- [Exercise material]:
==========

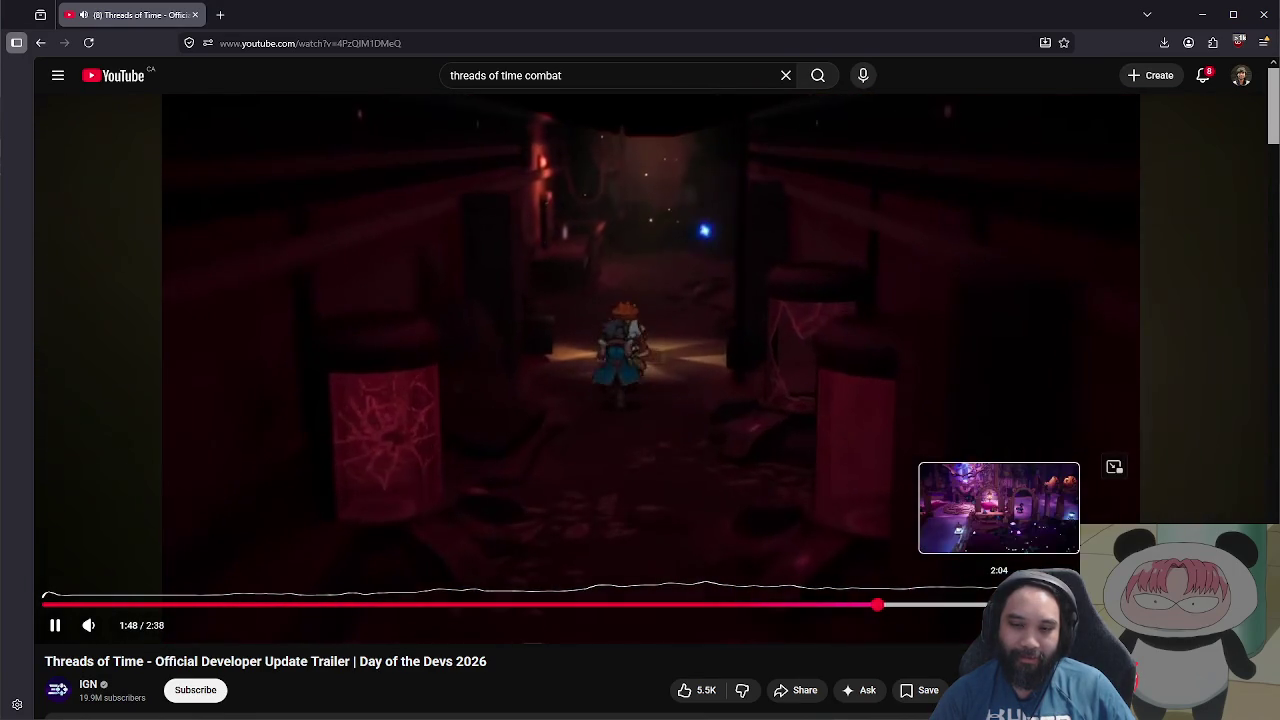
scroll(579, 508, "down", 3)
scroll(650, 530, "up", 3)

==========

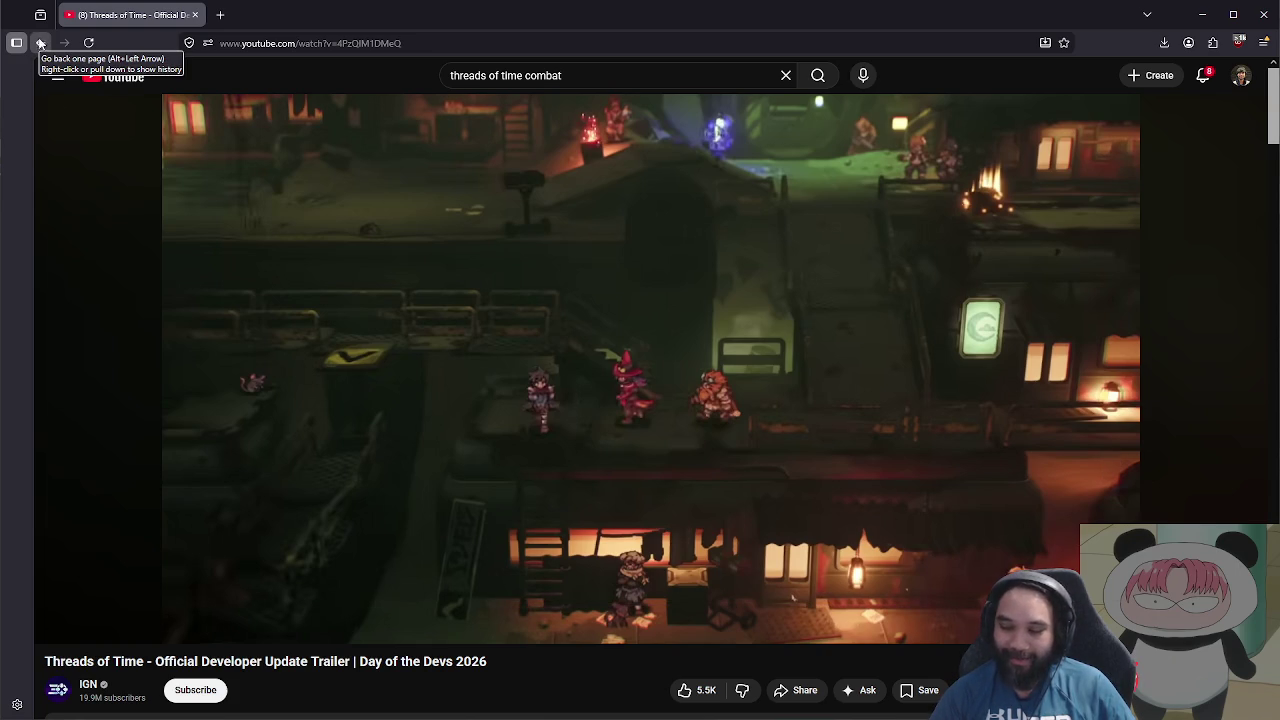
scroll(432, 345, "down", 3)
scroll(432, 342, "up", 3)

==========

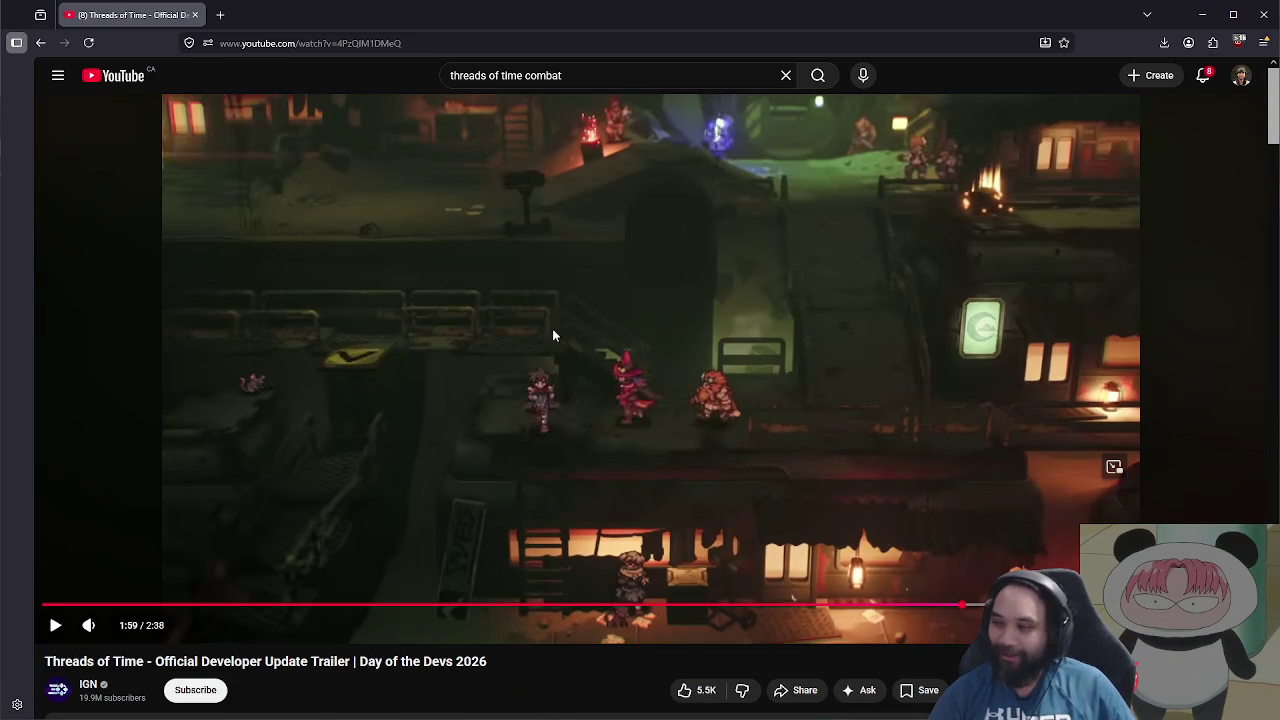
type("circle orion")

==========

- [Prompt]:
Show every line from the entries that includes the word "down".

- [Problem solution]:
scroll(579, 508, "down", 3)
scroll(432, 345, "down", 3)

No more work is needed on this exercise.